Posted by ブクログ
2012年09月06日
剣客商売シリーズ14作目
ある日、小兵衛は凄腕の二人の浪人者をたちまちにして蹴散らす巨漢の剣客を目にする。
その男の名は波川周蔵。
「あの男ならせがれでも危うい」。
その後、小兵衛は大治郎襲撃の計画を偶然知ることになる。実行するのは波川らしい。その裏には誰がいるのか。なぜ大治郎が狙われているのか...続きを読む。
小兵衛66歳。この巻では今までにはないような失敗をしたりもする。でも、ここへきてどんどん人間味が増している感じもする。大治郎に対して声を荒げてしまうシーンなど特にそう思う。
大治郎は、さらに腕を磨き、小兵衛へ近づきつつある。
三冬は娘からしっとりとした妻、母に。
田沼の悪評はさらに広がり、威勢も衰えつつある。

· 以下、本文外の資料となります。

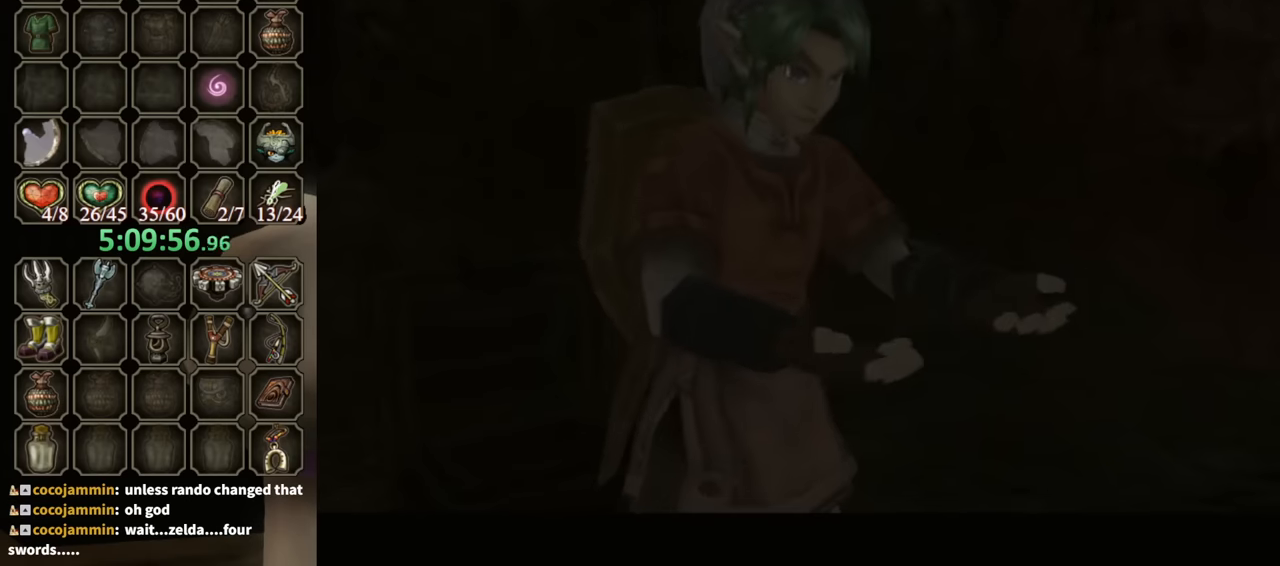
{"buttons": ["B"], "left_stick": "center", "right_stick": "center", "events": [[367, "B", "down"]]}
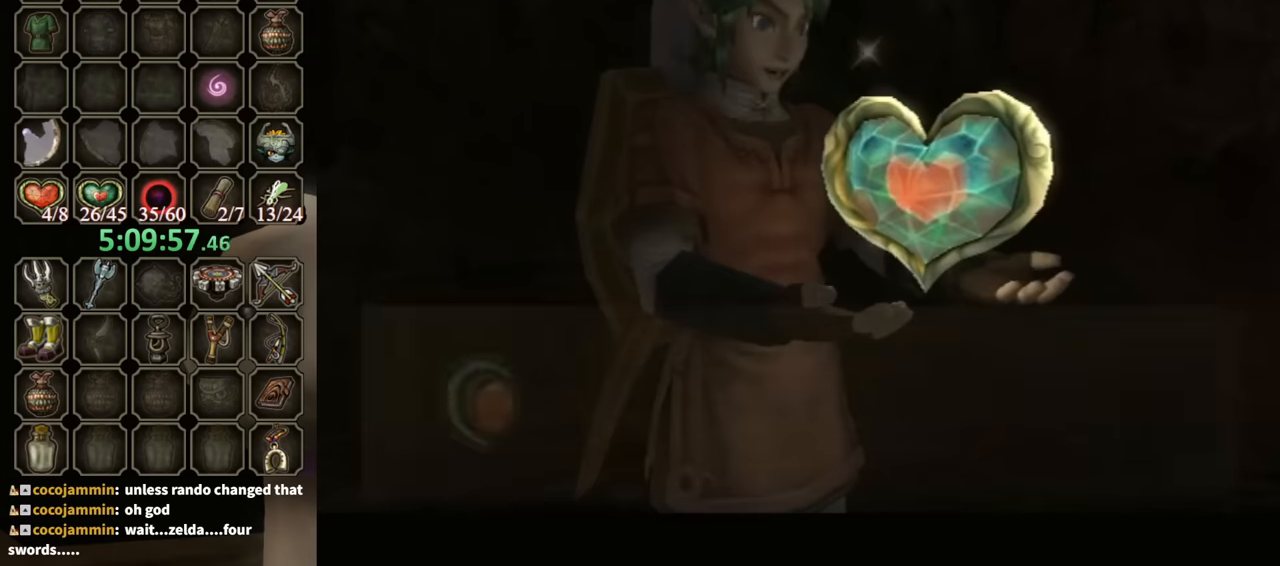
{"buttons": ["B"], "left_stick": "down-right", "right_stick": "center", "events": [[67, "left_stick", "down-right"]]}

この「暗殺者」の事件の一月後には意知は殺害され、その二年後、彼は老中を罷免・領地も没収されるのだ。
そして、この作品の重要人物である波川周蔵。
彼もまた一角の剣士でありながら十数年のうちに剣の道で天道を歩めぬ身となっている。
大治郎襲撃の黒幕となっている者もそうだった。
人は流れていく。ひとつのところに留まっていられる者などいないのだと強く感じる一冊でした。
波川周蔵がすごくよかった。だからこの終わり方で少しホッとしました。